Neste ínterim, o Acusado requer seja realizada a prova acima aludida, tendo em conta a pretensão do reconhecimento a ser feito pela vítima em relação ao ora Defendente, todavia desde que feito no estrito ditame expresso no art. 226 do Código de Processo Penal.


( 7.4.) Acareação (CPP, art 229 e segs. )
As declarações feitas pela testemunha de acusação, o policial militar Francisco Dantas(fl. 23), são de toda desfocada do quanto alegado pelo primeiro Acusado(autor do delito). Aquele, esdruxulamente, aponta o Defendente como partícipe do crime, na medida que “encontrava-se pronto a dá vasão ao autuado.”; Todavia, o autor do delito negou peremptoriamente que tenha havido participação do Defendente. Aliás, informou que sequer o conhecia.
Pela pertinência de tal prova, vejamos as lições de Nestor Távora e Rosmar Rodrigues Alencar:
“ Acarear ou acaroar é pôr em presença, uma da outra, face a face, pessoas cujas declarações são divergentes. Ocorre entre testemunhas, acusados e ofendidos, objetivando esclarecer a verdade, no intuito de eliminar as contradições. É admitida durante toda a persecução penal, podendo ser determinada de ofício ou por provocação. Tem por natureza jurídica ser mais um meio de prova. “ (TÁVORA, Netor; ALENCAR, Rosmar Rodrigues. Curso de Direito Processual Penal. 7ª Ed. Bahia: JusPodivm, 2012. Pág. 458)

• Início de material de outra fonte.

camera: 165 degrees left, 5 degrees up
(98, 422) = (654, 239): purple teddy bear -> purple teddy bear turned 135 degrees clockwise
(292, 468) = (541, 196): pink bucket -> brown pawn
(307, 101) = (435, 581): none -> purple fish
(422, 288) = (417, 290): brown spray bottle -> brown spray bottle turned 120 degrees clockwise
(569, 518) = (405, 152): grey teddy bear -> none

À luz de tal importante divergência, a qual claramente irá colocar em mira a defesa do Acusado, requer-se seja feita a acareação entre a testemunha supra mencionada e o autor do delito.




8 - EM CONCLUSÃO
Espera-se, pois, o recebimento desta Resposta à Acusação, onde, com supedâneo no art. 386, inc. V, do Código de Ritos, aguarda a ABSOLVIÇÃO do Acusado, em face da ausência de prova de que o mesmo tenha participado na prática da infração penal. Não sendo este o entendimento, o que se diz apenas por argumentar, reserva-se ao direito de proceder em maiores delongas suas justificativas defensivas nas considerações finais, protestando, de logo, provar o alegado por todas as provas em direito processual penal admitida, valendo-se, sobretudo, do depoimento das testemunhas arroladas.
Subsidiariamente, espera-se a desclassificação do crime de roubo para o crime de furto e, neste tocante, com a aplicação da atenuante do art. 155, § 2º, e assim:
(a) seja aplicada tão somente a pena de multa em seu patamar mínimo;
(b) ainda sucessivamente, em não sendo aceito o pleito anterior, requer-se a substituição da pena de reclusão pela de detenção, sem aplicação de multa, com sua redução no percentual máximo;
(c) subsidiariamente aos pedidos anteriores, pleiteia a aplicação da pena de reclusão, com redução no percentual máximo previsto em lei.

Respeitosamente, pede deferimento.

Curitiba (PR), 00 de fevereiro de 0000.